ASSIGNED TASK: Lines with the word "Емессу" are the answer; copy each of them from the data below.

RECORDS SHOWN:
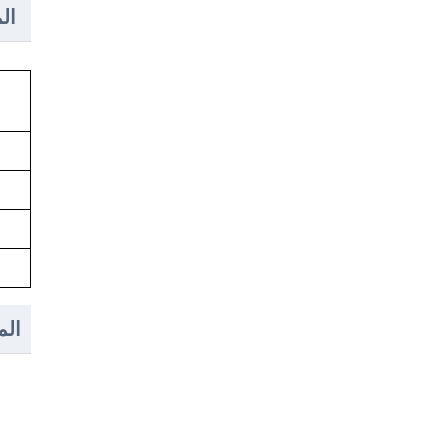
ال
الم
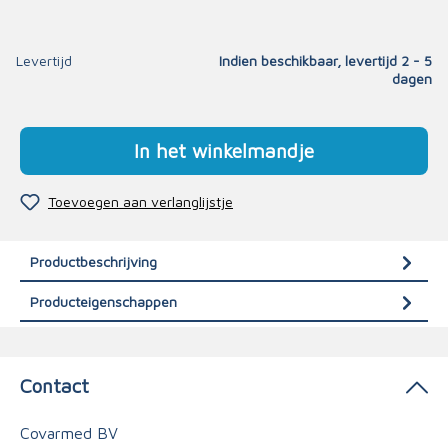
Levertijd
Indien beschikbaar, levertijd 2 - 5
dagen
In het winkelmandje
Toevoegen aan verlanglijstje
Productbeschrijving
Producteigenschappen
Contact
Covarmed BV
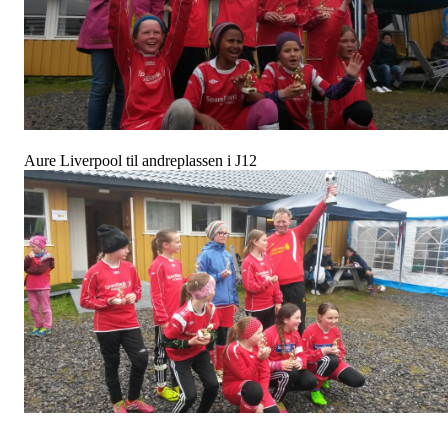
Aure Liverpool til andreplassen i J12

* * *

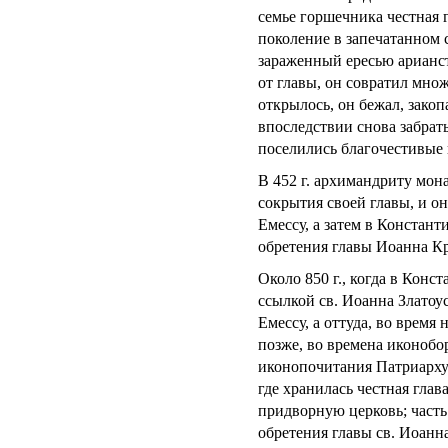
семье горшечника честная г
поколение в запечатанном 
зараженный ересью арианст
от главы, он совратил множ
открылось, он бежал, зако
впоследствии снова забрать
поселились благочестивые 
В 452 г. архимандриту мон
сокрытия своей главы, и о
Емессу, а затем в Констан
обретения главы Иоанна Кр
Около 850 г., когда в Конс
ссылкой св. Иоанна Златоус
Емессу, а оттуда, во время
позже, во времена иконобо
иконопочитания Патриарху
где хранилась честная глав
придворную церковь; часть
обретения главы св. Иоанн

TASK SOLUTION:
Емессу, а затем в Констан
Емессу, а оттуда, во время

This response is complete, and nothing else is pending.